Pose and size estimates
==================================================

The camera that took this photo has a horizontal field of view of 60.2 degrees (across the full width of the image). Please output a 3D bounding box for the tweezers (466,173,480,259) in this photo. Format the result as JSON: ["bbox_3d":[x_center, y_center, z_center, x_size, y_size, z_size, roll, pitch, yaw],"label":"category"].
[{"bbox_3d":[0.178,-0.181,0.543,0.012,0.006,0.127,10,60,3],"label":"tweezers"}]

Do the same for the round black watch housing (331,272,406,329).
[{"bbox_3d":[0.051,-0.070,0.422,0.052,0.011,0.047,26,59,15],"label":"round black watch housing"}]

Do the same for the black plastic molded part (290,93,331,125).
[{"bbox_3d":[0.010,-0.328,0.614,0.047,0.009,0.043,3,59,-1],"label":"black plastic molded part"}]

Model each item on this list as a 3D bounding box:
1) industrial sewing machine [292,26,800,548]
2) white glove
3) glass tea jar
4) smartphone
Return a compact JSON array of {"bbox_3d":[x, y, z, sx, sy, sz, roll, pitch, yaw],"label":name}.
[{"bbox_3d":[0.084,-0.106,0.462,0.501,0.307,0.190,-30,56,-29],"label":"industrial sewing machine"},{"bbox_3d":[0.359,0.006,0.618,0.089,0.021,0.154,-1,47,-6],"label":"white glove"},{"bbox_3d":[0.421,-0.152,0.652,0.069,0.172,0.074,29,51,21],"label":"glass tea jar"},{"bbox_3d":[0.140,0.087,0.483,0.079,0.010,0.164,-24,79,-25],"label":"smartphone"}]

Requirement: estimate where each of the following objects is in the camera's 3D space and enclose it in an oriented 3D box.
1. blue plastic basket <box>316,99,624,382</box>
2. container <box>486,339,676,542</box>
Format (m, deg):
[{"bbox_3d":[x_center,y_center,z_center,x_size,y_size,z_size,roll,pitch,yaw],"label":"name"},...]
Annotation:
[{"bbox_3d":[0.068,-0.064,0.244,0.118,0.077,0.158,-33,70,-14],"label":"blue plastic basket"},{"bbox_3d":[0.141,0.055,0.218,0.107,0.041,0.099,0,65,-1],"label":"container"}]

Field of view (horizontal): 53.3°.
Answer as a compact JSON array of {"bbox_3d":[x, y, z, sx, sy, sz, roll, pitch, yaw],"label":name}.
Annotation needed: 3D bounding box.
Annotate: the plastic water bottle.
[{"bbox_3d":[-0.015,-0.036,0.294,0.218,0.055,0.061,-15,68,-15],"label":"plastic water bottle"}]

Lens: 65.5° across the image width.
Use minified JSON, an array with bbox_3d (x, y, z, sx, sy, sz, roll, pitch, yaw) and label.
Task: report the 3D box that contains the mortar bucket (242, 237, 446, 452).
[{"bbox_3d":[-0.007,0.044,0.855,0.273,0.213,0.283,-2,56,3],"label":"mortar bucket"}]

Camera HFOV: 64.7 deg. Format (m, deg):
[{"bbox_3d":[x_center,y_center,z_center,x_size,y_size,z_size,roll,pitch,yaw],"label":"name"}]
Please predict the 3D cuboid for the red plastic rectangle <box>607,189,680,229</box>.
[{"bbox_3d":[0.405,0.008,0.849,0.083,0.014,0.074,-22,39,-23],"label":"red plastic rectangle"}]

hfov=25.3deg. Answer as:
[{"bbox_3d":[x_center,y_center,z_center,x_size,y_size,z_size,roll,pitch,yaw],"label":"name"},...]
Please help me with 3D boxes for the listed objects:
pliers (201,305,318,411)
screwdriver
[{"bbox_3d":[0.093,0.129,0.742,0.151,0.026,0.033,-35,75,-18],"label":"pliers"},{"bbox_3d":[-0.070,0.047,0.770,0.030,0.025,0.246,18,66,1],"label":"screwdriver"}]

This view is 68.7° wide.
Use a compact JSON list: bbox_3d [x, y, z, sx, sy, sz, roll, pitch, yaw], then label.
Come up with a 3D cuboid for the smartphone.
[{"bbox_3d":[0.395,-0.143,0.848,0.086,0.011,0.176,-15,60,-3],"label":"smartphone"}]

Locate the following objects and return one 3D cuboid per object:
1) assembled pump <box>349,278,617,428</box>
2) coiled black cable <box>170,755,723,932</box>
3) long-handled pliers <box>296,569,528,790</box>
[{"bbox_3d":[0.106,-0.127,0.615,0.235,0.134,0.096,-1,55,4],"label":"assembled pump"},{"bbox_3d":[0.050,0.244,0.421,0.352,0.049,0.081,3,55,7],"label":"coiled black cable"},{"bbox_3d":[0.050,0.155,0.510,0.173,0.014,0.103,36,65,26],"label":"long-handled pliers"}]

==================================================

-- Problem to work on --
The full set of entries should be copied out exactly as given.

-- Answer space --
The camera that took this photo has a horizontal field of view of 60.2 degrees (across the full width of the image). Please output a 3D bounding box for the tweezers (466,173,480,259) in this photo. Format the result as JSON: ["bbox_3d":[x_center, y_center, z_center, x_size, y_size, z_size, roll, pitch, yaw],"label":"category"].
[{"bbox_3d":[0.178,-0.181,0.543,0.012,0.006,0.127,10,60,3],"label":"tweezers"}]

Do the same for the round black watch housing (331,272,406,329).
[{"bbox_3d":[0.051,-0.070,0.422,0.052,0.011,0.047,26,59,15],"label":"round black watch housing"}]

Do the same for the black plastic molded part (290,93,331,125).
[{"bbox_3d":[0.010,-0.328,0.614,0.047,0.009,0.043,3,59,-1],"label":"black plastic molded part"}]

Model each item on this list as a 3D bounding box:
1) industrial sewing machine [292,26,800,548]
2) white glove
3) glass tea jar
4) smartphone
Return a compact JSON array of {"bbox_3d":[x, y, z, sx, sy, sz, roll, pitch, yaw],"label":name}.
[{"bbox_3d":[0.084,-0.106,0.462,0.501,0.307,0.190,-30,56,-29],"label":"industrial sewing machine"},{"bbox_3d":[0.359,0.006,0.618,0.089,0.021,0.154,-1,47,-6],"label":"white glove"},{"bbox_3d":[0.421,-0.152,0.652,0.069,0.172,0.074,29,51,21],"label":"glass tea jar"},{"bbox_3d":[0.140,0.087,0.483,0.079,0.010,0.164,-24,79,-25],"label":"smartphone"}]

Requirement: estimate where each of the following objects is in the camera's 3D space and enclose it in an oriented 3D box.
1. blue plastic basket <box>316,99,624,382</box>
2. container <box>486,339,676,542</box>
Format (m, deg):
[{"bbox_3d":[x_center,y_center,z_center,x_size,y_size,z_size,roll,pitch,yaw],"label":"name"},...]
Annotation:
[{"bbox_3d":[0.068,-0.064,0.244,0.118,0.077,0.158,-33,70,-14],"label":"blue plastic basket"},{"bbox_3d":[0.141,0.055,0.218,0.107,0.041,0.099,0,65,-1],"label":"container"}]

Field of view (horizontal): 53.3°.
Answer as a compact JSON array of {"bbox_3d":[x, y, z, sx, sy, sz, roll, pitch, yaw],"label":name}.
Annotation needed: 3D bounding box.
Annotate: the plastic water bottle.
[{"bbox_3d":[-0.015,-0.036,0.294,0.218,0.055,0.061,-15,68,-15],"label":"plastic water bottle"}]

Lens: 65.5° across the image width.
Use minified JSON, an array with bbox_3d (x, y, z, sx, sy, sz, roll, pitch, yaw) and label.
Task: report the 3D box that contains the mortar bucket (242, 237, 446, 452).
[{"bbox_3d":[-0.007,0.044,0.855,0.273,0.213,0.283,-2,56,3],"label":"mortar bucket"}]

Camera HFOV: 64.7 deg. Format (m, deg):
[{"bbox_3d":[x_center,y_center,z_center,x_size,y_size,z_size,roll,pitch,yaw],"label":"name"}]
Please predict the 3D cuboid for the red plastic rectangle <box>607,189,680,229</box>.
[{"bbox_3d":[0.405,0.008,0.849,0.083,0.014,0.074,-22,39,-23],"label":"red plastic rectangle"}]

hfov=25.3deg. Answer as:
[{"bbox_3d":[x_center,y_center,z_center,x_size,y_size,z_size,roll,pitch,yaw],"label":"name"},...]
Please help me with 3D boxes for the listed objects:
pliers (201,305,318,411)
screwdriver
[{"bbox_3d":[0.093,0.129,0.742,0.151,0.026,0.033,-35,75,-18],"label":"pliers"},{"bbox_3d":[-0.070,0.047,0.770,0.030,0.025,0.246,18,66,1],"label":"screwdriver"}]

This view is 68.7° wide.
Use a compact JSON list: bbox_3d [x, y, z, sx, sy, sz, roll, pitch, yaw], then label.
Come up with a 3D cuboid for the smartphone.
[{"bbox_3d":[0.395,-0.143,0.848,0.086,0.011,0.176,-15,60,-3],"label":"smartphone"}]

Locate the following objects and return one 3D cuboid per object:
1) assembled pump <box>349,278,617,428</box>
2) coiled black cable <box>170,755,723,932</box>
3) long-handled pliers <box>296,569,528,790</box>
[{"bbox_3d":[0.106,-0.127,0.615,0.235,0.134,0.096,-1,55,4],"label":"assembled pump"},{"bbox_3d":[0.050,0.244,0.421,0.352,0.049,0.081,3,55,7],"label":"coiled black cable"},{"bbox_3d":[0.050,0.155,0.510,0.173,0.014,0.103,36,65,26],"label":"long-handled pliers"}]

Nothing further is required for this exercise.